Tacita Dean

b. 1965

Young British Artist (YBA) Tacita Dean has devoted herself to film, drawing, and photography but is best known for her unconventional 16 and 35 mm films, which use long takes and steady camera angles to create a contemplative atmosphere.  Her use of light gives her work a profound effect. While her works often derive from true stories, they are seldom straightforwardly narrative. Rather they are meditative pieces and are more painterly than cinematic. 

Dean originally studied to be a painter and completed her studies at the Falmouth School of Art in 1988.  She received her Master’s degree from London’s Slade School of Fine Art in 1992.  In 2000, she won a scholarship in Berlin and made this city her home.
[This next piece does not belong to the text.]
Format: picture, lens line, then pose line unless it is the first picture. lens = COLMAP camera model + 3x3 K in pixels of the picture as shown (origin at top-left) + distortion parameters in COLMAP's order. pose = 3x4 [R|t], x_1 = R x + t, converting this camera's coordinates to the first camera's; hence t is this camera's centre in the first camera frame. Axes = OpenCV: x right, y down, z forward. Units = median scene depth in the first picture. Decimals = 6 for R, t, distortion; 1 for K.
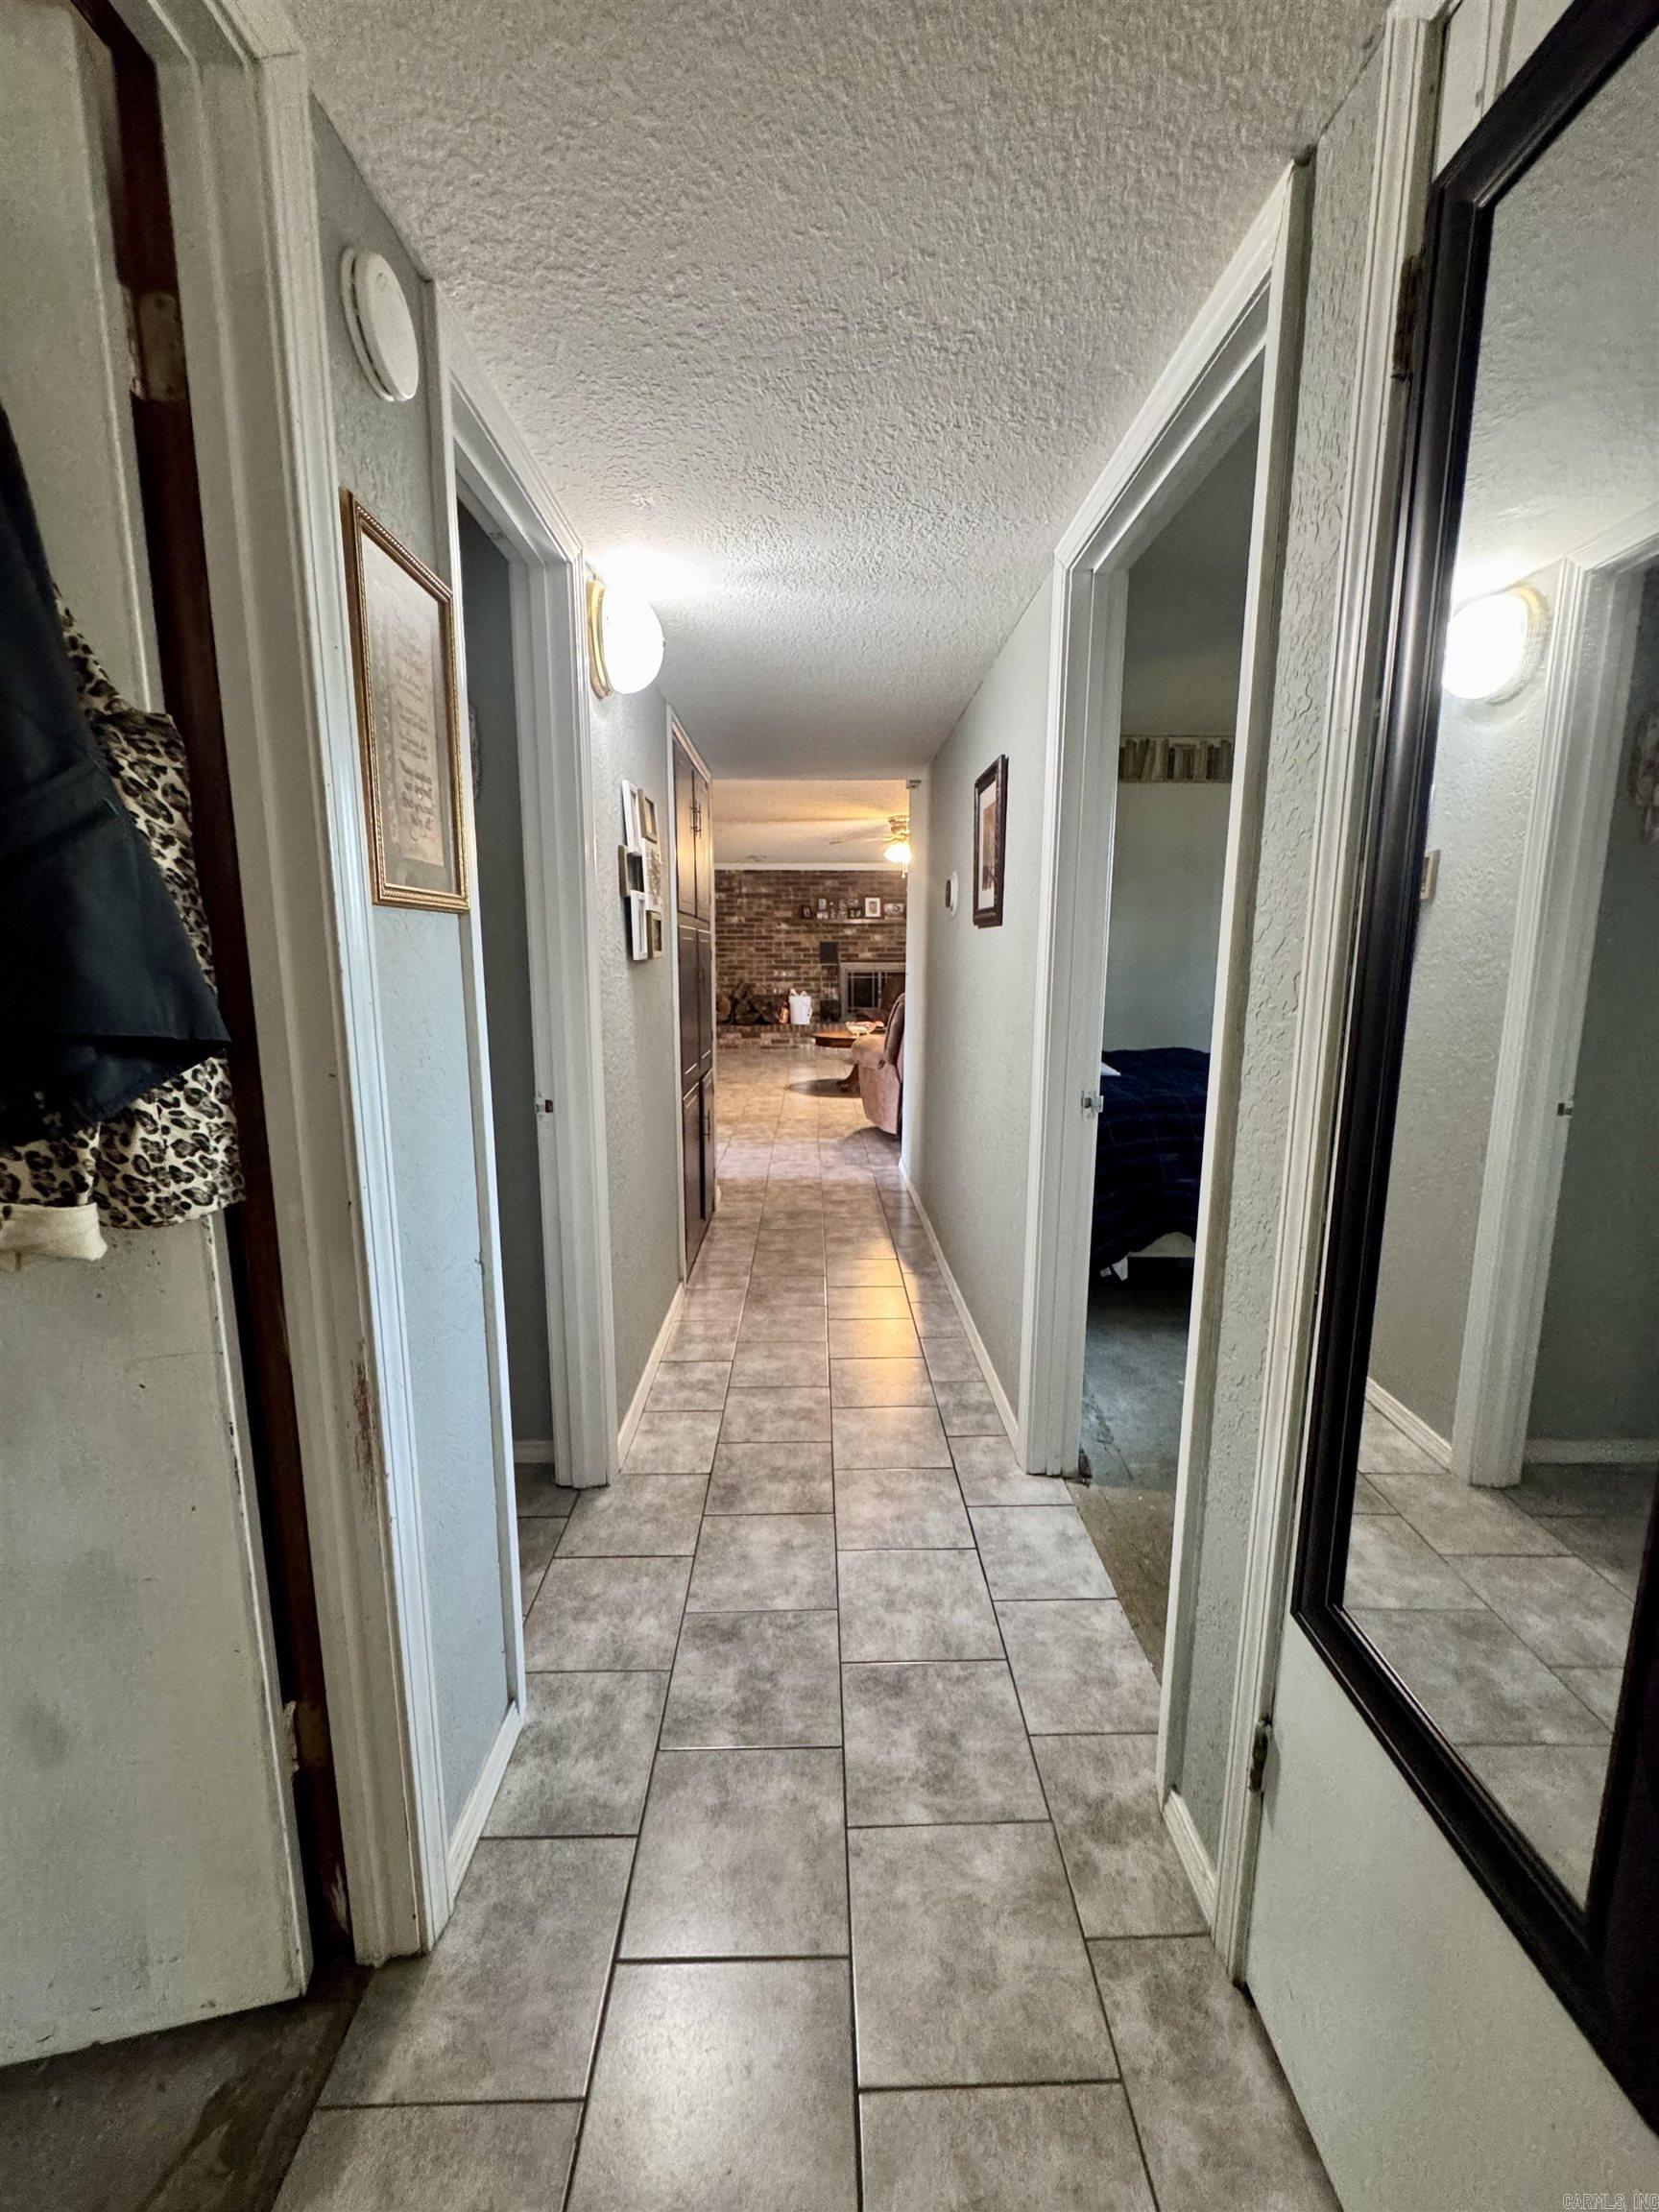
lens RADIAL K [[884.3, 0, 824.3], [0, 884.3, 1098.4], [0, 0, 1]] dist [-0.000098, 0.000000]
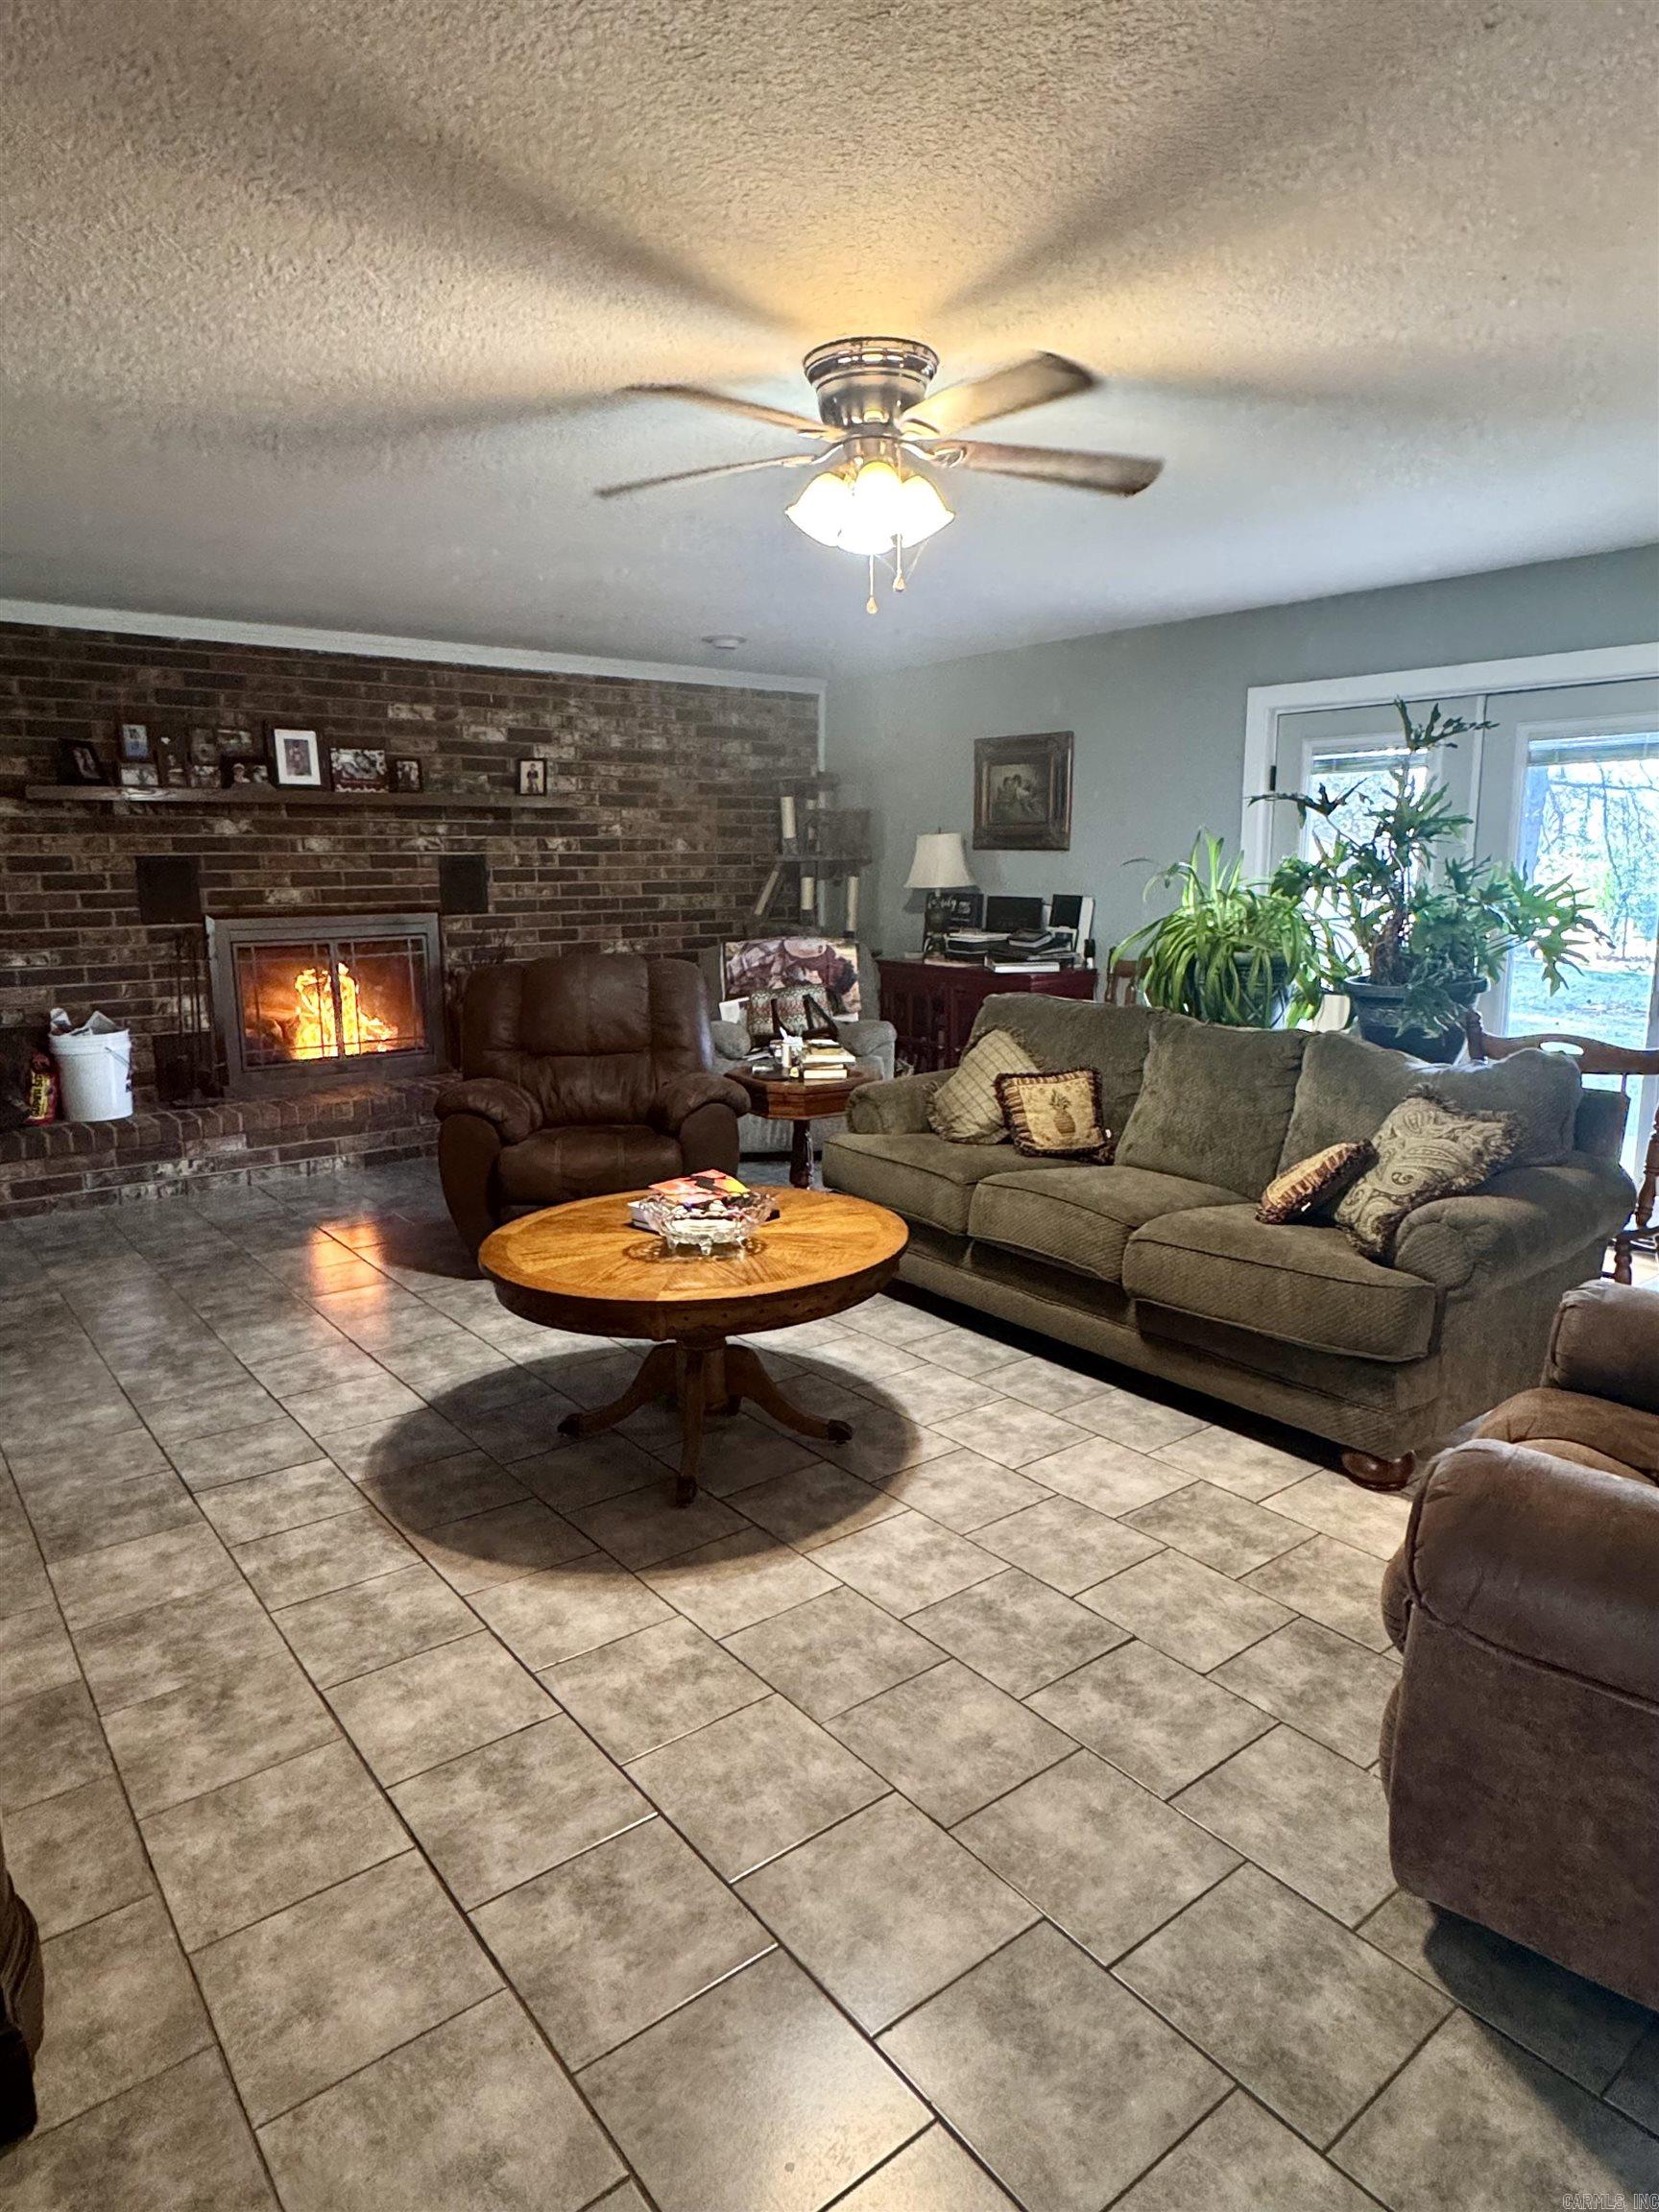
lens RADIAL K [[1327.4, 0, 832.2], [0, 1327.4, 1115.3], [0, 0, 1]] dist [0.003881, 0.000638]
pose [[0.838407, -0.107124, 0.534413, -0.061795], [0.094290, 0.994219, 0.051366, -0.084488], [-0.536826, 0.007325, 0.843661, 0.453460]]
She also lives and works in Los Angeles.

Dean explores themes of time and chance often using images of derelict spaces and the sea – with its lighthouses, shipwrecks, sunsets, and storms – in films and drawings. In her 1996 “Disappearance at Sea” she focuses on a lighthouse that comes on at the end of the day, which is juxtaposed with twilight shots of the horizon line. This work was nominated for the Turner Prize in 1998.

In 2001, Dean filmed a sunset off Madagascar and recorded the “green ray,” the vision that takes place at the moment the sun vanishes below the horizon line. In 2005, Dean worked on a series of found postcards of trees, which she changed by painting out all the backgrounds with white gouache. This led to her own photographs of ancient trees in England. Her 2006 photograph, “Crowhurst yew,” is a photo of a gigantic yew tree located on the grounds of a twelfth-century church. This tree is thought to be over four thousand years old. 

In 2013 she shot a 26-minute 35 mm film “JG,” both in color and in black-and-white. “JG” explores her search to find Robert Smithton’s submerged artwork “Spiral Jetty” which he made in Utah.

Her videos document everyday life in Berlin as in “Fernsehturm” (“TV Tower”) and the passing of time, with shots of the demolishment of the Palest der Republik, the “people’s palace” of the former East Germany.

Dean won a Hugo Boss Prize at New York’s Guggenheim Museum in 2006 and was elected to the Royal Academy of Arts in 2008. In 2014, Dean became an artist in residence at the Getty Research Institute. In 2018, Dean had three exhibitions at the same time in London at: The National Gallery, National Portrait Gallery, and Royal Academy of Arts. In 2020, she had an immersive installation at Helsinki’s Museum of Modern Art which centered on a selection of her 16 mm films and her 2018 monumental chalk drawing on blackboard, “Chalk Fall,” which depicts a massive white cliff. 

In 2019, Dean was commissioned to create the set design and costume for the Dante Project for the Royal Ballet, which will premiere at the London Royal Opera House in 2021. Her work is in the permanent collections of New York’s Museum of Modern Art, London’s Tate Gallery, Madrid’s Reina Sofia National Museum, the Hirschhorn Museum and Sculpture Garden, and others.